TRY IT: Emit the line that holds "(IHC) (DAB) staining" and all lines following it through the end of the data, verbatim, and nothing else.

DATASET:
----------------------------------------

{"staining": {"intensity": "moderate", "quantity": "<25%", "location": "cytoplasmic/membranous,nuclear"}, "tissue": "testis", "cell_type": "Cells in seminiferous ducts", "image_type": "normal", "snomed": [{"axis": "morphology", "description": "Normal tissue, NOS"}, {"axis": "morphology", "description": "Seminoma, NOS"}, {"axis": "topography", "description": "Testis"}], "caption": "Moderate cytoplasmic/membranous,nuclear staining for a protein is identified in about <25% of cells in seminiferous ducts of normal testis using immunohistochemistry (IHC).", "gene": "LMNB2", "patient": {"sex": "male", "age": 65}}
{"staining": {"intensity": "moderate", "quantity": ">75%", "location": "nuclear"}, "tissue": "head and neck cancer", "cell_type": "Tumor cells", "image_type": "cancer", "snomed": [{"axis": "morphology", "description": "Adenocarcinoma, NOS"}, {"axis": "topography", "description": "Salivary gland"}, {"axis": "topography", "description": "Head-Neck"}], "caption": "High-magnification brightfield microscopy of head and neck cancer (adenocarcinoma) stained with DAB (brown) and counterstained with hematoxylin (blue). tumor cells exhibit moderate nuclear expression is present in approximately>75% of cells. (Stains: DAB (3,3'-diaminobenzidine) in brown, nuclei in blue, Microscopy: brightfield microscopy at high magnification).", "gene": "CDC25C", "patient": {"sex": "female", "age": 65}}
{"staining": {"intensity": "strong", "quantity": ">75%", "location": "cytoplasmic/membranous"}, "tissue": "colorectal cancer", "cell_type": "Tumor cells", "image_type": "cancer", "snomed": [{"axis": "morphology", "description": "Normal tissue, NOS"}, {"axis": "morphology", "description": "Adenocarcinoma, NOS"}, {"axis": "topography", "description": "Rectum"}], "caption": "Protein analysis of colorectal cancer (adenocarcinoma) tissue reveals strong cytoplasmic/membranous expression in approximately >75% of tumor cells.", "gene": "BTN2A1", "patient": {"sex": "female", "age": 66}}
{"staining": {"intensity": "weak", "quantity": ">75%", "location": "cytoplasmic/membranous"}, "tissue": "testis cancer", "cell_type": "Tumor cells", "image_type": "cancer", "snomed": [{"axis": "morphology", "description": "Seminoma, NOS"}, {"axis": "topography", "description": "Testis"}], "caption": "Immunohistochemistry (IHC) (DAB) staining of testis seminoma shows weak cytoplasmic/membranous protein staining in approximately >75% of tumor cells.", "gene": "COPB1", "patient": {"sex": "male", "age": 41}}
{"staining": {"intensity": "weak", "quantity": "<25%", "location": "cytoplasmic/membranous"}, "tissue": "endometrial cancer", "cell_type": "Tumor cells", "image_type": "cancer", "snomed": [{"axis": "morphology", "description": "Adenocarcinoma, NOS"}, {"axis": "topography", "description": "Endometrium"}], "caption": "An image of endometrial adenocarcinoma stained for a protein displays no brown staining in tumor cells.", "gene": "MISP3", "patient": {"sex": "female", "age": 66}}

----------------------------------------

ANSWER TO THIS EXERCISE:
{"staining": {"intensity": "weak", "quantity": ">75%", "location": "cytoplasmic/membranous"}, "tissue": "testis cancer", "cell_type": "Tumor cells", "image_type": "cancer", "snomed": [{"axis": "morphology", "description": "Seminoma, NOS"}, {"axis": "topography", "description": "Testis"}], "caption": "Immunohistochemistry (IHC) (DAB) staining of testis seminoma shows weak cytoplasmic/membranous protein staining in approximately >75% of tumor cells.", "gene": "COPB1", "patient": {"sex": "male", "age": 41}}
{"staining": {"intensity": "weak", "quantity": "<25%", "location": "cytoplasmic/membranous"}, "tissue": "endometrial cancer", "cell_type": "Tumor cells", "image_type": "cancer", "snomed": [{"axis": "morphology", "description": "Adenocarcinoma, NOS"}, {"axis": "topography", "description": "Endometrium"}], "caption": "An image of endometrial adenocarcinoma stained for a protein displays no brown staining in tumor cells.", "gene": "MISP3", "patient": {"sex": "female", "age": 66}}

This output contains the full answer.